━━━ SOURCE DOCUMENT

The messages between the C++ and Java code are given below:

Downstream messages

The following list is the possible messages from the Java code to the C++ application.
start(int version)
Start communicating with the server, which is speaking the given version.
setJobConf(String[] keyValues)
Send the list of keys and values that represents the JobConf.
runMap(String inputSplit, boolean pipedInput, String keyClass, String valueClass)
Run a map with the given input split. If pipedInput is false the application is required to provide a C++ InputFormat.
mapItem(String key, String value)
Map the given key/value pair.
runReduce(int reduce, boolean pipedOutput)
Run a reduce. If pipedOutput is false, the application is required to provide a C++ RecordWriter.
reduceKey(String key)
Give the reduce a new key.
reduceValue(String value)
Give the reduce a new value with the current key.
abort()
Shutdown the application program immediately
close()

━━━━━━
━━━ RECORD SET

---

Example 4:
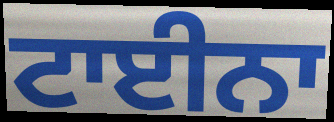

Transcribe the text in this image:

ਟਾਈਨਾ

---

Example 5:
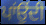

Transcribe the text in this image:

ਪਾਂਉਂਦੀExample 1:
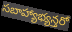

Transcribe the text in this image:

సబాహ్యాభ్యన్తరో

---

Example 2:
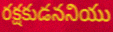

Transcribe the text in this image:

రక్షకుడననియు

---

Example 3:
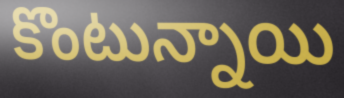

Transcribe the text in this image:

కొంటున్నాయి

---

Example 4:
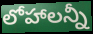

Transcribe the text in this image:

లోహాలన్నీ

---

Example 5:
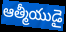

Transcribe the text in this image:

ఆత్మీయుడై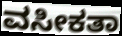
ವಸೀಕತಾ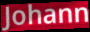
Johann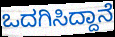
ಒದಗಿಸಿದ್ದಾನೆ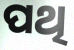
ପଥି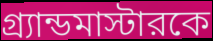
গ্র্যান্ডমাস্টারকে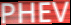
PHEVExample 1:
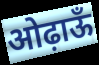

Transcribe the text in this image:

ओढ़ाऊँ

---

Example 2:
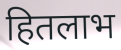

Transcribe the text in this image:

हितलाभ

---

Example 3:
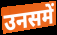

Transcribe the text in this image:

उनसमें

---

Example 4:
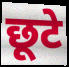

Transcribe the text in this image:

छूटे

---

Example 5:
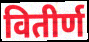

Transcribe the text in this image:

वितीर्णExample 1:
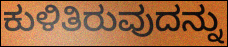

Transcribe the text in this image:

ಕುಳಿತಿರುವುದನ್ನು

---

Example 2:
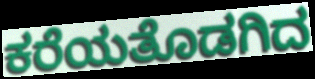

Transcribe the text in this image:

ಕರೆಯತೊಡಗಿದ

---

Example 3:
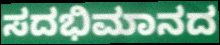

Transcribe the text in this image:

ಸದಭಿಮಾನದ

━━━━━━
━━━ RECORD SET

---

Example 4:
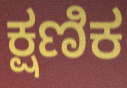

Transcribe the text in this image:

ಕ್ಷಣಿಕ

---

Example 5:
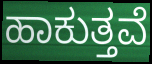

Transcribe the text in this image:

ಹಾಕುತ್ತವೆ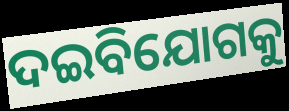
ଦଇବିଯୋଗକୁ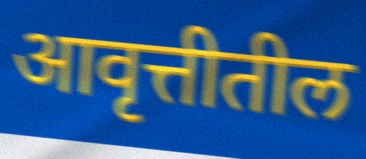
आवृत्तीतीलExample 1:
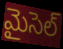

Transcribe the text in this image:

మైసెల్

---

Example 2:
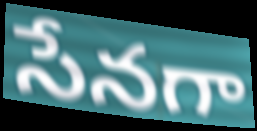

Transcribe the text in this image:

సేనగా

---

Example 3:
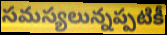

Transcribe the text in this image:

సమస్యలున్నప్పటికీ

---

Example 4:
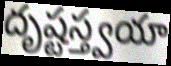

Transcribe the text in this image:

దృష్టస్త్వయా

━━━━━━

THINGS TO DO —
a: Reproduce the protocol description from "Run a map with" up to and including "reduceKey(String key)", substituting "record" for "key/value pair".
b: Pick up the protocol description after its last line and keep writing it.

RESPONSES BY TASK —
a:
Run a map with the given input split. If pipedInput is false the application is required to provide a C++ InputFormat.
mapItem(String key, String value)
Map the given record.
runReduce(int reduce, boolean pipedOutput)
Run a reduce. If pipedOutput is false, the application is required to provide a C++ RecordWriter.
reduceKey(String key)

b:
The task has been given all of the input and should finish processing it.

Upstream messaages

The following list is the possible messages from the C++ application to the Java code.
output(String key, String value)
Record an output from a map or reduce.
partitionedOutput(int partition, String key, String Value)
If maps define a C++ partition function, they will send the partition value as well as the key and value.
status(String msg)
The application updated the status string. This is throttled to at most 1 a second.
progress()
Mark the task as having made progress without updating the status message.
done()
The task finished correctly.